[[ Data for the task, beginning ]]
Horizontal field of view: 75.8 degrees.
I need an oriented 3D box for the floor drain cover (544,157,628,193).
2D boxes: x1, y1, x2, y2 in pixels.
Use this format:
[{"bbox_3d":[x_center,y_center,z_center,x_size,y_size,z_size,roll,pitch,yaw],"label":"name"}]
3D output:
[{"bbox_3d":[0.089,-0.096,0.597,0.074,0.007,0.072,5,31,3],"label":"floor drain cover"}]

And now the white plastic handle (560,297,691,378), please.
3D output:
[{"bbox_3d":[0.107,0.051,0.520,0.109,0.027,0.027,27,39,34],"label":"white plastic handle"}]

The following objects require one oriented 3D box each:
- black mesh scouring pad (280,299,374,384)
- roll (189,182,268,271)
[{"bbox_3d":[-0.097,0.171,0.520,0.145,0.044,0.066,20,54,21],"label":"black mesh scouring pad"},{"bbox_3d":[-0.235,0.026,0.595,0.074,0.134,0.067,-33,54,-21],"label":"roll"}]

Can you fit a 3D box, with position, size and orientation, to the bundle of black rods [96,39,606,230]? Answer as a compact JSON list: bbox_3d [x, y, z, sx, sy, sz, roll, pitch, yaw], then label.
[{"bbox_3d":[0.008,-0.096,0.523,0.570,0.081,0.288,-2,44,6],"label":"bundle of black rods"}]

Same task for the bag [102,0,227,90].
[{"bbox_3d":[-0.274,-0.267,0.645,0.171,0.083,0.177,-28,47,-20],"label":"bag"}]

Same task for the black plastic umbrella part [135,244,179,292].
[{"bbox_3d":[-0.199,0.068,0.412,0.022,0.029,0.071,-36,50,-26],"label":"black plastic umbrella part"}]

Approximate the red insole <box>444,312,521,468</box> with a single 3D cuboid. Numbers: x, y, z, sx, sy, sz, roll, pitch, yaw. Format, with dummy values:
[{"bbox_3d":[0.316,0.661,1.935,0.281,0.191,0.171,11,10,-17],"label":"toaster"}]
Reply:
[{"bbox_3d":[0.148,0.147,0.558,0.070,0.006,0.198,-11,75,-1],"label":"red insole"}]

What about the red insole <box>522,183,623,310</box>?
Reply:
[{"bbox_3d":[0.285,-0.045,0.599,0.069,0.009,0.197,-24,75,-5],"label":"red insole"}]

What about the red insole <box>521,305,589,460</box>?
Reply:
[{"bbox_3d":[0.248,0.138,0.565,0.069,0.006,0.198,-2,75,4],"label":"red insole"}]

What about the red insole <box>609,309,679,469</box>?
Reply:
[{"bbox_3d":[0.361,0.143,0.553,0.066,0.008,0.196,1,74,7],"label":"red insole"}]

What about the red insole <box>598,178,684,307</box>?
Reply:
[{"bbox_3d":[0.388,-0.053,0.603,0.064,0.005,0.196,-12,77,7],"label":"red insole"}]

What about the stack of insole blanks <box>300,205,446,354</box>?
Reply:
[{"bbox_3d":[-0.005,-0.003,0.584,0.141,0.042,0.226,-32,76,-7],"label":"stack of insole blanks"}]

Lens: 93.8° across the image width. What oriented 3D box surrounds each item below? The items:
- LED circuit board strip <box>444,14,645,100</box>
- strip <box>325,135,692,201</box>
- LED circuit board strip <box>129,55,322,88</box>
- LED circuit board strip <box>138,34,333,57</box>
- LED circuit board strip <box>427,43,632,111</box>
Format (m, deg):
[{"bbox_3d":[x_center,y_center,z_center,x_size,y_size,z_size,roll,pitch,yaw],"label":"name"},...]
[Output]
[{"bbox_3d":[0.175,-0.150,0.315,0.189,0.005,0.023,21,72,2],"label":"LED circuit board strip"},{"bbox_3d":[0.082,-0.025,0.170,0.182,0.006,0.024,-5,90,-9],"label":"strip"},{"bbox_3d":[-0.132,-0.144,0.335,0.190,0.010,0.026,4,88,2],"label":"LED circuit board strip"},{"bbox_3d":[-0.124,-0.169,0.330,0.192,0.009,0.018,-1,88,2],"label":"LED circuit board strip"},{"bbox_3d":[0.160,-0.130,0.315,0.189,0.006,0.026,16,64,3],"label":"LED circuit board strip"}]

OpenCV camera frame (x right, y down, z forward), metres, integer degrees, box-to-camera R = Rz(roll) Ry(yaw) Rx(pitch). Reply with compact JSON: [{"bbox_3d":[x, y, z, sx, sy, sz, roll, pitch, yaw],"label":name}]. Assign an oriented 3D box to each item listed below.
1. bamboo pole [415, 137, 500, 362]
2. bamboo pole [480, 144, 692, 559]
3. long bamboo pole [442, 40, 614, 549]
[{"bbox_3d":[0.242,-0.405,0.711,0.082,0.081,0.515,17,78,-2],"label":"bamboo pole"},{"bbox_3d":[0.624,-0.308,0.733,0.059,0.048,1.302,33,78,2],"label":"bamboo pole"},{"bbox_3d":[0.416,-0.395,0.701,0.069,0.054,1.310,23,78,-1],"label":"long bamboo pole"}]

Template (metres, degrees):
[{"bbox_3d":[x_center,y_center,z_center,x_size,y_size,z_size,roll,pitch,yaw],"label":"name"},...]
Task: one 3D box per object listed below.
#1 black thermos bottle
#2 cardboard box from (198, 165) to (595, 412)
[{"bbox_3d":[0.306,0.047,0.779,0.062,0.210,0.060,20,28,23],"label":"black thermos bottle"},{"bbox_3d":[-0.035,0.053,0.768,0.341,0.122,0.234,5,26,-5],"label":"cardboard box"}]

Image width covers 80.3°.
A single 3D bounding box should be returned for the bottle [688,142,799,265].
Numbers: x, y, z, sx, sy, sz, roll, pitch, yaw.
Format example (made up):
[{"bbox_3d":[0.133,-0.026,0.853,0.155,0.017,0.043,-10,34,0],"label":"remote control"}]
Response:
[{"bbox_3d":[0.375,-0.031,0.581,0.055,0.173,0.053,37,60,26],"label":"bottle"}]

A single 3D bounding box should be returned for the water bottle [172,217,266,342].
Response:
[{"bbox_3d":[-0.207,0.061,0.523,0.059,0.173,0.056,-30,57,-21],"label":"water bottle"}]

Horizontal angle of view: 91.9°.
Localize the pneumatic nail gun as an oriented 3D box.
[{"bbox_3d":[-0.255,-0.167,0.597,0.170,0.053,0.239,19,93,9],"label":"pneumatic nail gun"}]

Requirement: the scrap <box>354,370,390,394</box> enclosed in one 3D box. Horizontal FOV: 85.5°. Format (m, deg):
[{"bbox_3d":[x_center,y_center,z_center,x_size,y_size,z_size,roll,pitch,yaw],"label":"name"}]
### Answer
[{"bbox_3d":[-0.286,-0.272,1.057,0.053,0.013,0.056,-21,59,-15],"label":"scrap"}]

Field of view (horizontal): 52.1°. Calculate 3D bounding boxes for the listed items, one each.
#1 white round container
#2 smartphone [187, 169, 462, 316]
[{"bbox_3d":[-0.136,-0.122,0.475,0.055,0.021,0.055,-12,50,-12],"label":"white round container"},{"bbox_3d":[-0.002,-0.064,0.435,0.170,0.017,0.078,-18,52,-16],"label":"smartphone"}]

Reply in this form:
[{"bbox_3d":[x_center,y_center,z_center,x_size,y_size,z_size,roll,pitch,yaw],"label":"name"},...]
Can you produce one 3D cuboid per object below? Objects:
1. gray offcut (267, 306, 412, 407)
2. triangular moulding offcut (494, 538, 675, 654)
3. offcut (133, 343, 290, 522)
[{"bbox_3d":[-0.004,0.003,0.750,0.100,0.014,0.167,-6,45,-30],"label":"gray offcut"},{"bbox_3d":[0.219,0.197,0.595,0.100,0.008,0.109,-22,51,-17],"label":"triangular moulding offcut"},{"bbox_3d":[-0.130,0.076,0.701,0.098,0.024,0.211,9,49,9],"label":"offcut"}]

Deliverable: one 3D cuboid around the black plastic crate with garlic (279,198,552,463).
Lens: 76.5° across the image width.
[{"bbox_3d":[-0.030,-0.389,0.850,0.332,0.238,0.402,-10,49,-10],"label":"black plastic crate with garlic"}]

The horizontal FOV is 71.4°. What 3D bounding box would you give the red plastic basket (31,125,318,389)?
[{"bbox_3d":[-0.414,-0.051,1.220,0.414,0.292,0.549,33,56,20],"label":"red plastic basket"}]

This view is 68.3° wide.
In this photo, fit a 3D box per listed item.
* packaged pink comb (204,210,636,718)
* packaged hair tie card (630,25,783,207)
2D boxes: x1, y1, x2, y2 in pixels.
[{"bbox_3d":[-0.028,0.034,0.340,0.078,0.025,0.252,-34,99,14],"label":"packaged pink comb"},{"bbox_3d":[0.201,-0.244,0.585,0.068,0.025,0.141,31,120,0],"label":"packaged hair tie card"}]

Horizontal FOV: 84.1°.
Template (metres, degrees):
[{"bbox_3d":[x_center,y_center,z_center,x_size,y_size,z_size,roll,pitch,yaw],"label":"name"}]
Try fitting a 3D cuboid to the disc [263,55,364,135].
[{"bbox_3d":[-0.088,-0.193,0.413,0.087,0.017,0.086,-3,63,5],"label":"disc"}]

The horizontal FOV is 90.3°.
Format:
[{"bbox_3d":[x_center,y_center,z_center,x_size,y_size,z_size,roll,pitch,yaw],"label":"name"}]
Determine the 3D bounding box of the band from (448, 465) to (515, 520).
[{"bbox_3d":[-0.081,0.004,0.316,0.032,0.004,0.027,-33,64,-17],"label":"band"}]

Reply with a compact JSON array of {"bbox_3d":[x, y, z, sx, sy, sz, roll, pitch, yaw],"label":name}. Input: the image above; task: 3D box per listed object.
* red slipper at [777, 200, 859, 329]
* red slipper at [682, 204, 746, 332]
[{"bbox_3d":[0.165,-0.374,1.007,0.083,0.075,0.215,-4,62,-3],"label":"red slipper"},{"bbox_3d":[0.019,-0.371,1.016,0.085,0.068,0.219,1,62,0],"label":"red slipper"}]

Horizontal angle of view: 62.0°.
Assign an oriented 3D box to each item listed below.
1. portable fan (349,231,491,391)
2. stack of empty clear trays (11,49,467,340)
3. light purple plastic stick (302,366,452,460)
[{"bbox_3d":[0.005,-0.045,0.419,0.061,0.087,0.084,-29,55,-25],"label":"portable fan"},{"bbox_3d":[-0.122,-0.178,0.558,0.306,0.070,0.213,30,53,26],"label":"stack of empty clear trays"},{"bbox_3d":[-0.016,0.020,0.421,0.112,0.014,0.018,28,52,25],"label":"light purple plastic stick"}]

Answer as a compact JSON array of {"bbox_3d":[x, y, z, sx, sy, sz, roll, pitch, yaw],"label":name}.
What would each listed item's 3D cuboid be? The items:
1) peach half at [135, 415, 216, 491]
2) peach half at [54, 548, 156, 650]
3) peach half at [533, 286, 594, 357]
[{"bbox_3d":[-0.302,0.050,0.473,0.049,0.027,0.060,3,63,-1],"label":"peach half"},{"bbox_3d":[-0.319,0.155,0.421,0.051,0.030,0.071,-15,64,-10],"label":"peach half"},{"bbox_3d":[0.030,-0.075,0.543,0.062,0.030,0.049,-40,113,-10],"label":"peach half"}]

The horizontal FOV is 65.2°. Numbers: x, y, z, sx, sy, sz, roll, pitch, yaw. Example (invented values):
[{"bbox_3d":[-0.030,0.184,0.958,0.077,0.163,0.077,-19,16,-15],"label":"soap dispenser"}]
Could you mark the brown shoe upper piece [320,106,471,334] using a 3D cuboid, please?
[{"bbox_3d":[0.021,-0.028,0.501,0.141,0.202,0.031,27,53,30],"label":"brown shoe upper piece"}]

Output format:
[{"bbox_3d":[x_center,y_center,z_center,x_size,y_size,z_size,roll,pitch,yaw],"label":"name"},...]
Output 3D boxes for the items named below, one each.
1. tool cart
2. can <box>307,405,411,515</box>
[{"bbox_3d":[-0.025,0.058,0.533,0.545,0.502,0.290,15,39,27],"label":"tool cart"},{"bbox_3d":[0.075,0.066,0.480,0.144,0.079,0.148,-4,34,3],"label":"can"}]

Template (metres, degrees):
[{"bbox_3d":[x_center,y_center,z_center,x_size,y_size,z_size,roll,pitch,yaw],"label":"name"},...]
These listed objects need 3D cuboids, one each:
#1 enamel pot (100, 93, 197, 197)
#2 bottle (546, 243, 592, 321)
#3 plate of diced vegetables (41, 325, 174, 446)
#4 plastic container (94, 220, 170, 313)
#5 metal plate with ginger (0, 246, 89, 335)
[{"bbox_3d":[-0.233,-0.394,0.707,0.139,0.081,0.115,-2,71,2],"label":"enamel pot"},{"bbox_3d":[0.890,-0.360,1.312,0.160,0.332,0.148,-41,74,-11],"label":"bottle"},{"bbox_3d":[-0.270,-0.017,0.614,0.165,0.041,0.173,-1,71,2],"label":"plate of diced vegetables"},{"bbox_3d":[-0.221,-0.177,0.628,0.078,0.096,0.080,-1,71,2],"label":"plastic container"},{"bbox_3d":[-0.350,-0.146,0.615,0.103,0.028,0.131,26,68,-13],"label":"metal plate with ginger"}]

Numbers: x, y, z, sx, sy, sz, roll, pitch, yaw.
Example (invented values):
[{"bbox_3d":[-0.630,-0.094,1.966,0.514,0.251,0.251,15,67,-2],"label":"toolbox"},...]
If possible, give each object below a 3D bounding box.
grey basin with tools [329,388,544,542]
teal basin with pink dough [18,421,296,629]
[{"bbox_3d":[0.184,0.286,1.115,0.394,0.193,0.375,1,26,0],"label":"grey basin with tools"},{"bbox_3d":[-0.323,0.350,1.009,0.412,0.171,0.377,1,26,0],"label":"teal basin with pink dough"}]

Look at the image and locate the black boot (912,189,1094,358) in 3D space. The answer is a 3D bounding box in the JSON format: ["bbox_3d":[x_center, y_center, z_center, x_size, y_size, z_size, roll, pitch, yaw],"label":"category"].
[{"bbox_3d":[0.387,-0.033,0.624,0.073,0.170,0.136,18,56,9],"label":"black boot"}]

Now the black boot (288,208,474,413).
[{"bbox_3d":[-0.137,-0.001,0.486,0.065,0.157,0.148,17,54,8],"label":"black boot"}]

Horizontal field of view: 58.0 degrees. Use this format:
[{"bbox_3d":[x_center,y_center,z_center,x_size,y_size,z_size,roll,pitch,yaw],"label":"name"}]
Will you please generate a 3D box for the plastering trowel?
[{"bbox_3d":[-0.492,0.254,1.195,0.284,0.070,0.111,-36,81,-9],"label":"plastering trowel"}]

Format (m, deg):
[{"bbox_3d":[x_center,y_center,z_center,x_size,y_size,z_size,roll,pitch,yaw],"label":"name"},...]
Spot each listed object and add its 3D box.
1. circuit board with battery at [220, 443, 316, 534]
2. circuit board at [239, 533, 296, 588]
[[ Data for the task, end ]]
Each line that includes the string "array" should be copied from the data.

Reply with a compact JSON array of {"bbox_3d":[x, y, z, sx, sy, sz, roll, pitch, yaw],"label":name}. Input: the image above; task: 3D box per listed object.
Answer as a compact JSON array of {"bbox_3d":[x, y, z, sx, sy, sz, roll, pitch, yaw],"label":name}.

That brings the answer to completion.